Running Manjaro KDE on pinebook pro, yet to be successful having an appimage run. Am I missing a prerequisite that I need? The only info I seem to see on searches is to change permissions on the file and it magically runs - not…..
I don't use Appimages too much, but I had the impression that they were x86/64 specific. Or at least mostly.
(05-19-2021, 05:35 PM)theboz1@verizon.net Wrote: Running Manjaro KDE on pinebook pro, yet to be successful having an appimage run. Am I missing a prerequisite that I need? The only info I seem to see on searches is to change permissions on the file and it magically runs - not…..
Most AppImage files that I've seen have an architecture code in its name, e.g. x86_64 for 64-bit x86 processors or i386 for 32-bit x86 processors.

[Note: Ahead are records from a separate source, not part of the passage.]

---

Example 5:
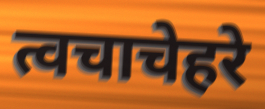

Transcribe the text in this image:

त्वचाचेहरेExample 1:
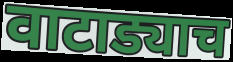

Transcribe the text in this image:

वाटाड्याच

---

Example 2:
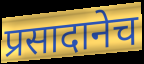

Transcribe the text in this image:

प्रसादानेच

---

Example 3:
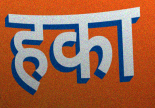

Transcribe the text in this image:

हका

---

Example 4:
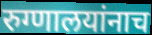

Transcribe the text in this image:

रुग्णालयांनाच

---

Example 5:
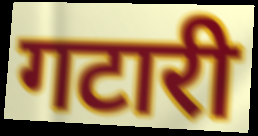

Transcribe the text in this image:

गटारीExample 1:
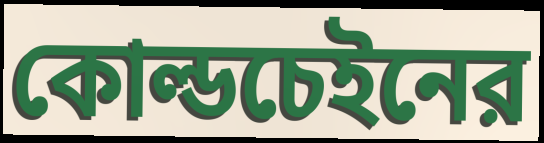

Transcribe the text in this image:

কোল্ডচেইনের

While I haven't (yet) seen in practice AppImage files for any of armel/armhf/aarch64, if the one you have is for ARM platform you should see a corresponding architecture code in its file name.

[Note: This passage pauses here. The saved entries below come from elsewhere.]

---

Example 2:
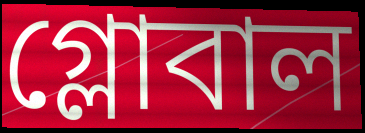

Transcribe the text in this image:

গ্লোবাল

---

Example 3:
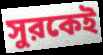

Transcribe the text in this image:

সুরকেই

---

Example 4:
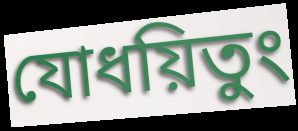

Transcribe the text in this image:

যোধয়িতুং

If there is no architecture code in the file's name then you can run `file` on it. You should see something like this:
PHP Code:
$ file smtk2ssrf-4.9.0-x86_64.AppImage
smtk2ssrf-4.9.0-x86_64.AppImage: ELF 64-bit LSB executable, x86-64, version 1 (SYSV), dynamically linked, interpreter /lib64/ld-linux-x86-64.so.2, for GNU/Linux 2.6.18, stripped
If you see that `ELF 64-bit LSB executable, x86-64...` that means it is for 64-bit x86 processors and to launch it on PBP you'd need something like qemu-user and (optionally) qemu-user-binfmt. Or at least that's what the packages are called on Debian, they might be packaged and named differently on Manjaro. But fair warning - it will probably run extremely slow since it will emulate x86-64 on aarch64. If you see though something like `ELF 64-bit LSB executable, ARM aarch64...` then you might wanna talk to whoever created that AppImage file to find out why it's not working.